At a recent Senate Energy and Natural Resources subcommittee hearing convened to highlight innovative technologies to increase water infrastructure resiliency, the three members present also emphasized the importance of forecasting investments to the nation's water security.
(Image credit - Department of the Interior)
At an Aug. 2 hearing, members of the Senate Energy and Natural Resources Committee heard from a panel of water management and infrastructure experts on how to increase national water security and drought preparedness through infrastructure, management, and innovation.
While it was Water and Power Subcommittee Chair Jeff Flake’s (R-AZ) intention to highlight innovative technologies and policies that Arizona and other states have used to improve water infrastructure resiliency, the other two senators in attendance used the hearing to express concern about the potential impacts of the administration’s proposed cuts to weather and water modeling and forecasting in the National Oceanic and Atmospheric Administration’s budget request for fiscal year 2018.
Senators see water security as nationwide issue
Flake convened the hearing to highlight a water security bill he will soon introduce that builds upon the “Western Water Supply and Planning Enhancement Act” that he and other western state senators introduced last year. That bill aimed to advance water priorities for drought-stricken states, including efficient use of existing water infrastructure, increasing water conservation efforts, and protecting state-issued water rights.
In his opening statement, Flake said:
I’m glad that the committee will hear from several witnesses today who can speak to the importance of using the most up-to-date hydrology and forecasts in operating the existing reservoirs. I think that we can learn from this testimony, and can build on last year’s drought legislation to try and address critical water needs for Arizona and the nation. … Water managers on the ground have great ideas about how to increase water supply and drought resistance, and I look forward to working with them on these efforts.
He listed “storage, infrastructure, management, and planning” as critical components to a secure and drought-resilient water supply system, and emphasized that Congress needs to understand the local challenges to planning and executing water projects.
Subcommittee Ranking Member Angus King (I-ME) emphasized in his opening statement the national importance of addressing water security concerns.

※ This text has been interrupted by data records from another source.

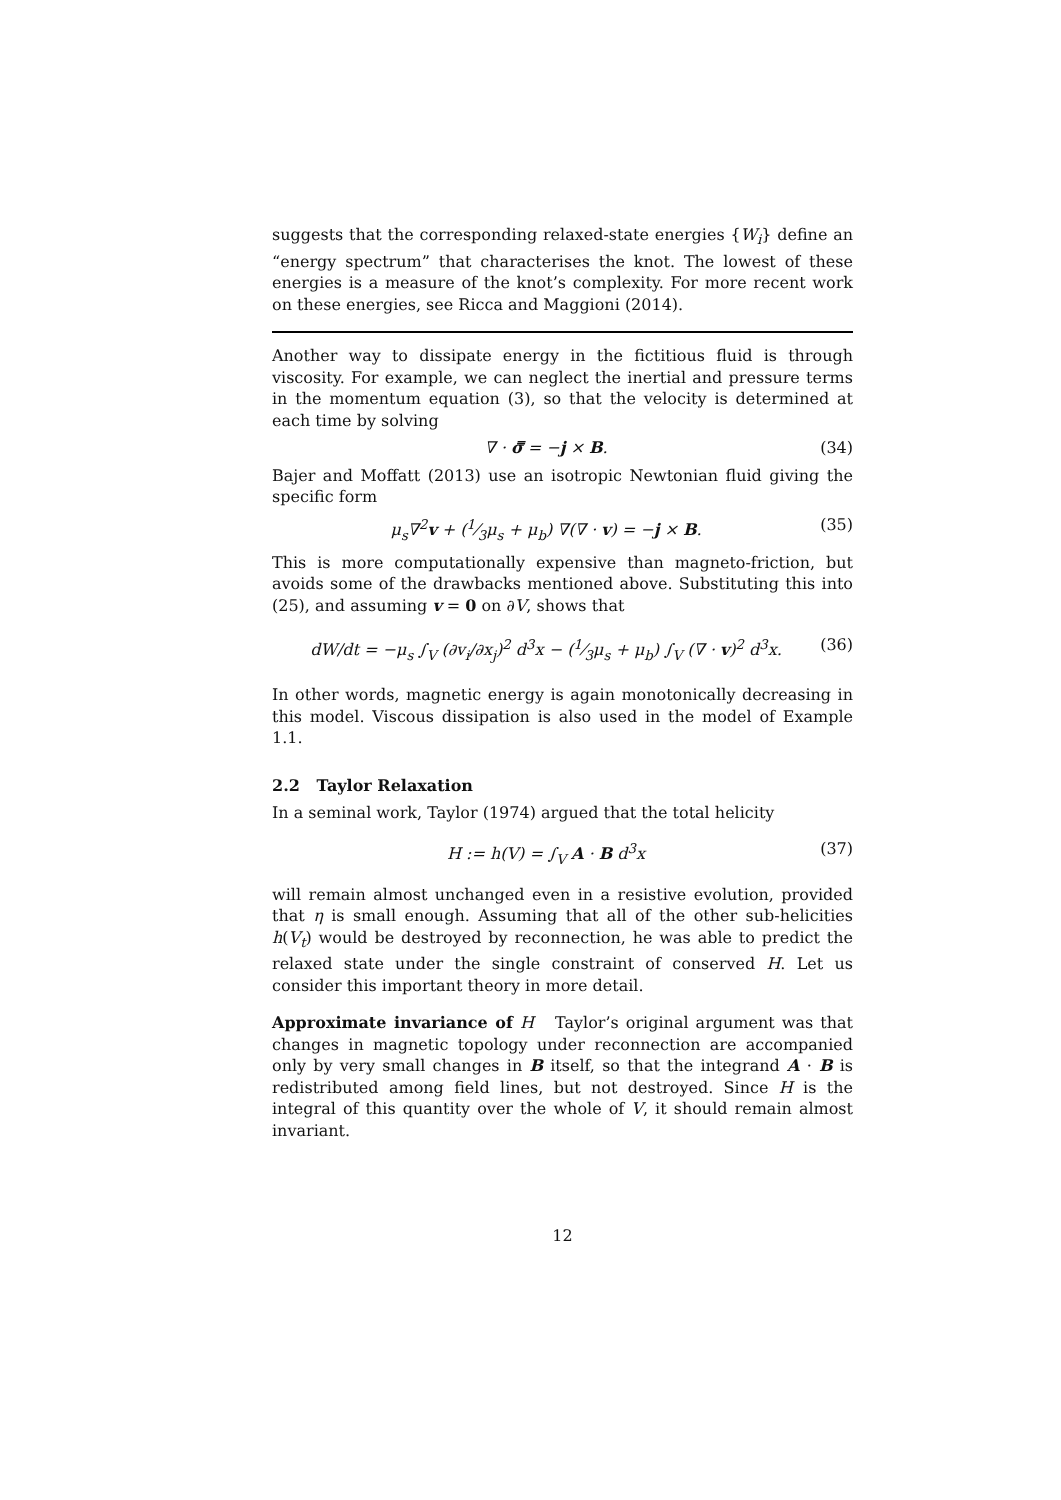suggests that the corresponding relaxed-state energies {W<sub>i</sub>} define an “energy spectrum” that characterises the knot. The lowest of these energies is a measure of the knot’s complexity. For more recent work on these energies, see Ricca and Maggioni (2014).
Another way to dissipate energy in the fictitious fluid is through viscosity. For example, we can neglect the inertial and pressure terms in the momentum equation (3), so that the velocity is determined at each time by solving
∇ · σ̿ = −j × B. (34)
Bajer and Moffatt (2013) use an isotropic Newtonian fluid giving the specific form
μ<sub>s</sub>∇<sup>2</sup>v + (1⁄3μ<sub>s</sub> + μ<sub>b</sub>) ∇(∇ · v) = −j × B. (35)
This is more computationally expensive than magneto-friction, but avoids some of the drawbacks mentioned above. Substituting this into (25), and assuming v = 0 on ∂V, shows that
dW/dt = −μ<sub>s</sub> ∫<sub>V</sub> (∂v<sub>i</sub>/∂x<sub>j</sub>)<sup>2</sup> d<sup>3</sup>x − (1⁄3μ<sub>s</sub> + μ<sub>b</sub>) ∫<sub>V</sub> (∇ · v)<sup>2</sup> d<sup>3</sup>x. (36)
In other words, magnetic energy is again monotonically decreasing in this model. Viscous dissipation is also used in the model of Example 1.1.
2.2 Taylor Relaxation
In a seminal work, Taylor (1974) argued that the total helicity
H := h(V) = ∫<sub>V</sub> A · B d<sup>3</sup>x (37)
will remain almost unchanged even in a resistive evolution, provided that η is small enough. Assuming that all of the other sub-helicities h(V<sub>t</sub>) would be destroyed by reconnection, he was able to predict the relaxed state under the single constraint of conserved H. Let us consider this important theory in more detail.
Approximate invariance of H Taylor’s original argument was that changes in magnetic topology under reconnection are accompanied only by very small changes in B itself, so that the integrand A · B is redistributed among field lines, but not destroyed. Since H is the integral of this quantity over the whole of V, it should remain almost invariant.
12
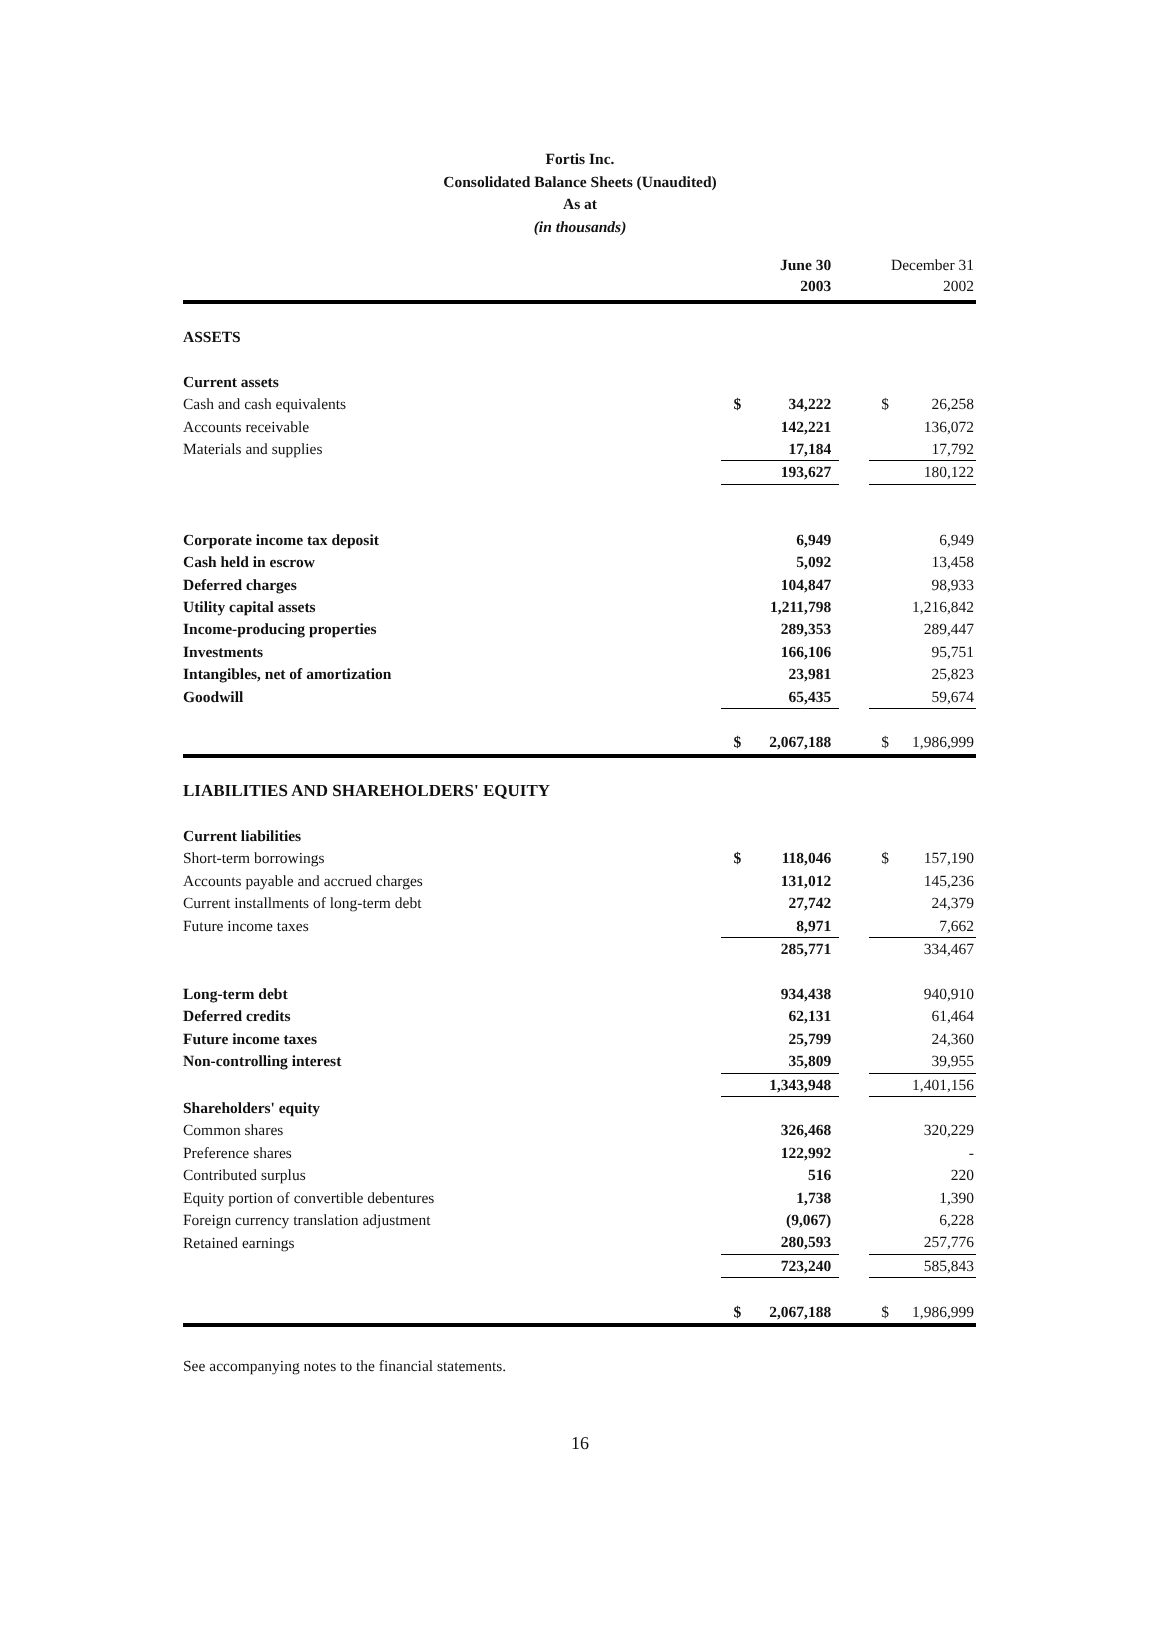Fortis Inc.
Consolidated Balance Sheets (Unaudited)
As at
(in thousands)
| | | June 30 2003 | | | December 31 2002 |
| ASSETS | | | | | |
| Current assets | | | | | |
| Cash and cash equivalents | $ | 34,222 | | $ | 26,258 |
| Accounts receivable | | 142,221 | | | 136,072 |
| Materials and supplies | | 17,184 | | | 17,792 |
| | | 193,627 | | | 180,122 |
| Corporate income tax deposit | | 6,949 | | | 6,949 |
| Cash held in escrow | | 5,092 | | | 13,458 |
| Deferred charges | | 104,847 | | | 98,933 |
| Utility capital assets | | 1,211,798 | | | 1,216,842 |
| Income-producing properties | | 289,353 | | | 289,447 |
| Investments | | 166,106 | | | 95,751 |
| Intangibles, net of amortization | | 23,981 | | | 25,823 |
| Goodwill | | 65,435 | | | 59,674 |
| | $ | 2,067,188 | | $ | 1,986,999 |
| LIABILITIES AND SHAREHOLDERS' EQUITY | | | | | |
| Current liabilities | | | | | |
| Short-term borrowings | $ | 118,046 | | $ | 157,190 |
| Accounts payable and accrued charges | | 131,012 | | | 145,236 |
| Current installments of long-term debt | | 27,742 | | | 24,379 |
| Future income taxes | | 8,971 | | | 7,662 |
| | | 285,771 | | | 334,467 |
| Long-term debt | | 934,438 | | | 940,910 |
| Deferred credits | | 62,131 | | | 61,464 |
| Future income taxes | | 25,799 | | | 24,360 |
| Non-controlling interest | | 35,809 | | | 39,955 |
| | | 1,343,948 | | | 1,401,156 |
| Shareholders' equity | | | | | |
| Common shares | | 326,468 | | | 320,229 |
| Preference shares | | 122,992 | | | - |
| Contributed surplus | | 516 | | | 220 |
| Equity portion of convertible debentures | | 1,738 | | | 1,390 |
| Foreign currency translation adjustment | | (9,067) | | | 6,228 |
| Retained earnings | | 280,593 | | | 257,776 |
| | | 723,240 | | | 585,843 |
| | $ | 2,067,188 | | $ | 1,986,999 |
See accompanying notes to the financial statements.
16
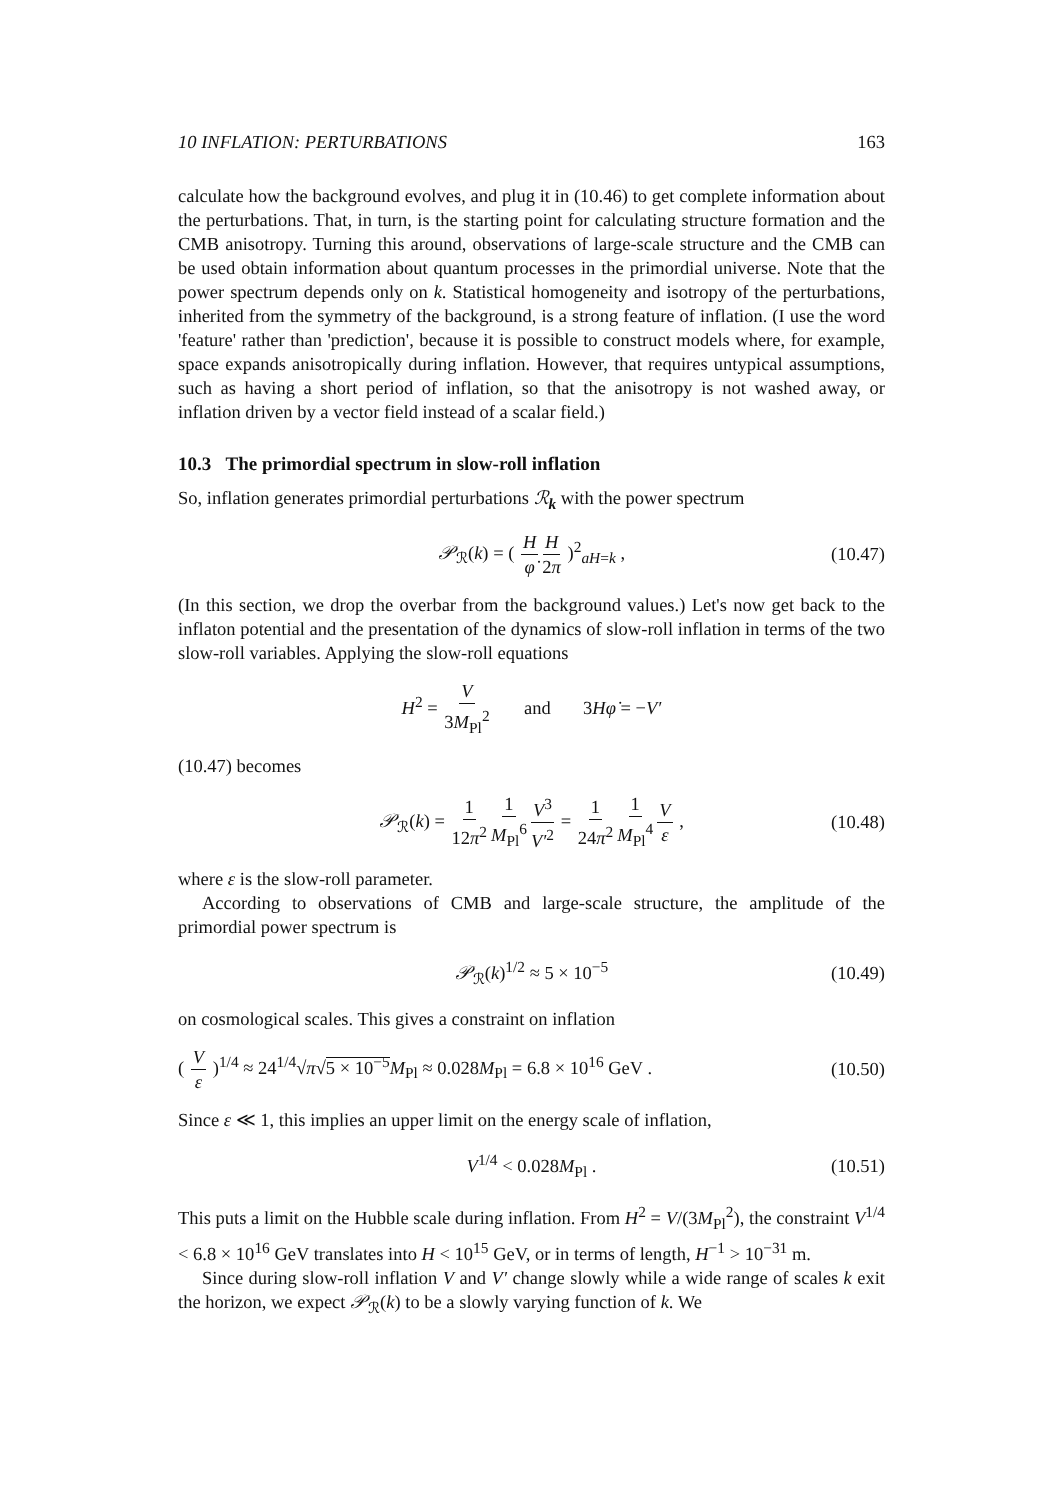10 INFLATION: PERTURBATIONS 163
calculate how the background evolves, and plug it in (10.46) to get complete information about the perturbations. That, in turn, is the starting point for calculating structure formation and the CMB anisotropy. Turning this around, observations of large-scale structure and the CMB can be used obtain information about quantum processes in the primordial universe. Note that the power spectrum depends only on k. Statistical homogeneity and isotropy of the perturbations, inherited from the symmetry of the background, is a strong feature of inflation. (I use the word 'feature' rather than 'prediction', because it is possible to construct models where, for example, space expands anisotropically during inflation. However, that requires untypical assumptions, such as having a short period of inflation, so that the anisotropy is not washed away, or inflation driven by a vector field instead of a scalar field.)
10.3 The primordial spectrum in slow-roll inflation
So, inflation generates primordial perturbations ℛ<sub>k</sub> with the power spectrum
𝒫<sub>ℛ</sub>(k) = ( H φ̇H 2π )<sup>2</sup><sub>aH=k</sub> , (10.47)
(In this section, we drop the overbar from the background values.) Let's now get back to the inflaton potential and the presentation of the dynamics of slow-roll inflation in terms of the two slow-roll variables. Applying the slow-roll equations
H<sup>2</sup> = V 3M<sub>Pl</sub><sup>2</sup> and 3Hφ̇ = −V′
(10.47) becomes
𝒫<sub>ℛ</sub>(k) = 1 12π<sup>2</sup>1 M<sub>Pl</sub><sup>6</sup> V<sup>3</sup> V′<sup>2</sup> = 1 24π<sup>2</sup>1 M<sub>Pl</sub><sup>4</sup> V ε , (10.48)
where ε is the slow-roll parameter.
According to observations of CMB and large-scale structure, the amplitude of the primordial power spectrum is
𝒫<sub>ℛ</sub>(k)<sup>1/2</sup> ≈ 5 × 10<sup>−5</sup> (10.49)
on cosmological scales. This gives a constraint on inflation
( V ε )<sup>1/4</sup> ≈ 24<sup>1/4</sup>√π√5 × 10<sup>−5</sup> M<sub>Pl</sub> ≈ 0.028M<sub>Pl</sub> = 6.8 × 10<sup>16</sup> GeV . (10.50)
Since ε ≪ 1, this implies an upper limit on the energy scale of inflation,
V<sup>1/4</sup> < 0.028M<sub>Pl</sub> . (10.51)
This puts a limit on the Hubble scale during inflation. From H<sup>2</sup> = V/(3M<sub>Pl</sub><sup>2</sup>), the constraint V<sup>1/4</sup> < 6.8 × 10<sup>16</sup> GeV translates into H < 10<sup>15</sup> GeV, or in terms of length, H<sup>−1</sup> > 10<sup>−31</sup> m.
Since during slow-roll inflation V and V′ change slowly while a wide range of scales k exit the horizon, we expect 𝒫<sub>ℛ</sub>(k) to be a slowly varying function of k. We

He said, “I understand that my colleagues in the West probably aren’t very sympathetic to hearing about droughts in New England, but they do occur.” King spoke about the drought that has impacted 70 percent of his home state over the past year, saying, “Even in Maine, we’re not immune to the impacts of a fragile water supply due to drought conditions.”
Tom Buschatzke, director of the Arizona Department of Water Resources, and Martha Sheils, director of the New England Environmental Finance Center, stressed that water reuse technologies, in addition to conservation practices, will be critical to addressing the growing demand for water.
Heiner Markhoff, head of GE Power’s Water & Process Technologies division, and Carlos Riva, president of Poseidon Water, discussed that while reuse technologies are currently expensive, they will become a critical component of a water supply system that is constrained by diminishing or restrictive supplies. “Conservation is obviously a critical part of [the water supply system],” Riva said, but for a healthy and resilient system “you need a diversified supply system.”
Senators: Weather forecasting critical for addressing water security
All three members present at the hearing emphasized that investments in weather forecasting are critical for addressing water security.
Shirlee Zane, chairwoman of the board for the Sonoma County Water Agency, testified on the importance of better data and long-term rainfall forecasting for improving the resiliency of water infrastructure and aiding reservoir operations. She said that forecasting rainfall beyond 10 to 14 days “remains unreliable,” in part because current radar cannot accurately detect atmospheric rivers, which she said can provide up to 50 percent of California’s annual precipitation over a few storms. “The frequency and location of the rivers are the primary drivers of floods and droughts,” said Zane, underscoring that “lead time information about weather is crucial for operating water supply infrastructure.”
King and Sen. Al Franken (D-MN) were prompted by Zane’s testimony to speak out against the proposed cuts to NOAA, which supports the nation’s civilian weather and water forecasting and modeling programs. King said that he was “bothered” by the cuts, particularly highlighting the proposals for a 32 percent reduction to the Office of Oceanic and Atmospheric Research’s budget and a 6 percent reduction to the National Weather Service’s budget. He elaborated on his concern, saying:
Ms. Zane … You said we need better data to better manage. I would say we also need better data to make better policy. ... If we don’t have the data, if we don’t have the predictability, it’s simply going to aggravate this problem [with water security].
When King and Franken questioned Zane, she took the opportunity to emphasize the importance of continued investment in NOAA and in forecasting technology for water managers, saying “I think it’s all about investing in the innovation. It’s about better forecasting of the skies so we can better manage water on the ground.”
In their spending bills for NOAA, the House and Senate Appropriations Committees have largely rejected the administration’s deep cuts to water forecasting and modeling programs, opting for much smaller cuts or increases.
Flake remarked at the end of the hearing that together with the legislation he introduced last year and the testimony provided, “we’ll have the material to put together another water supply and drought bill that deals with a lot of the issues that we touched on today.”